The American Congress appropriated a quarter-million dollars toward the establishment of Revolutionary War monuments across the East-Coast in commemoration of the Revolution.  The resurgence in American nationalism did not stop with the celebration of the Centennial, the monuments took time and required the monetary support of not just Congress but also the support of the American public, which was readily available.

https://www.nps.gov/parkhistory/online_books/guco/adhi/adhi1.htm

From Confederates to Founders

Above is a plaque posted at the Guilford Courthouse National Military Park explaining the founding of the military park and the Guilford Battleground Company.

When the Southern states seceded from the American Union, men of prominence within their community rose to either military or governmental status within the Confederacy. After the war, many of the men within the Confederacy retained their status and their wealth. David Schenck served as a Confederate fundraiser and solicitor during the war and is the primary founder of the Guilford Courthouse Military Park, the other founder being former Confederate Officer Joseph M. Morehead.

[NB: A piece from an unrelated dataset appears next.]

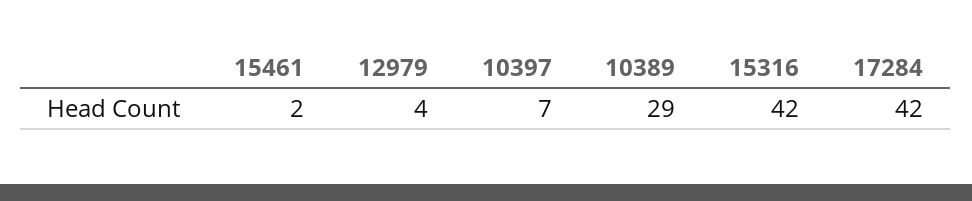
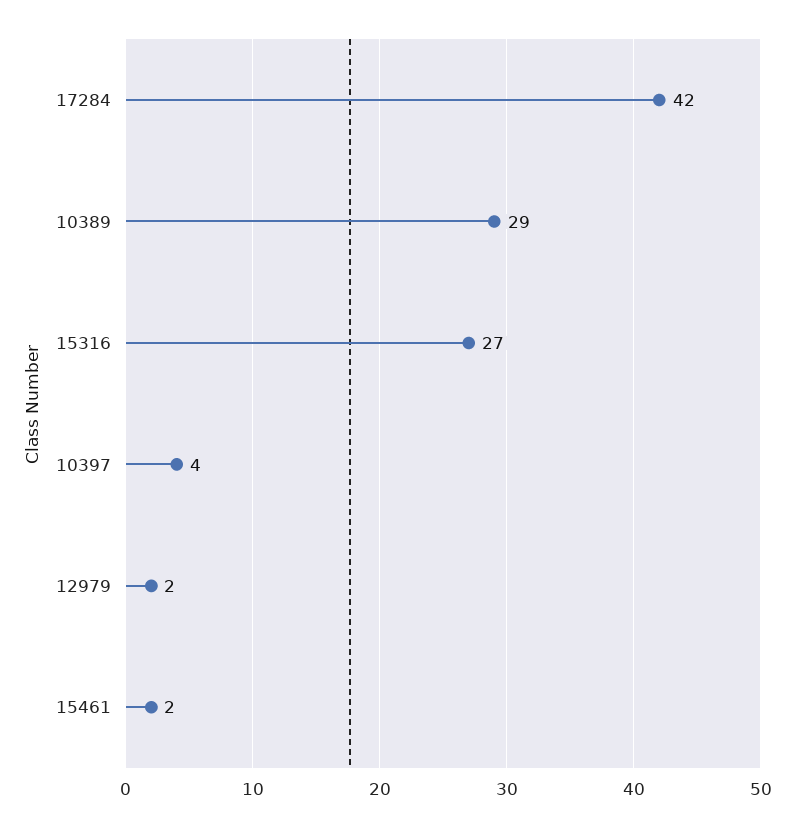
12979: 4 -> 2
10397: 7 -> 4
15316: 42 -> 27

“Out of a population of 3000 people in Greensboro I could not find a half dozen persons who could point out to me the scene of the battle.”

David Schenck

Both Schenck and Morehead, founded the Guilford Battleground Company, in the 1880s, in order to buy back the land where the battle took place. Throughout the latter half of the 19th century, the company gained traction and constructed a massive monument in commemerrance of General Nathanael Greene at the center of the Battlefield. Eventually, the company turned over the land to the federal government, who turned the battleground into a national military park, which is open to the public to this day.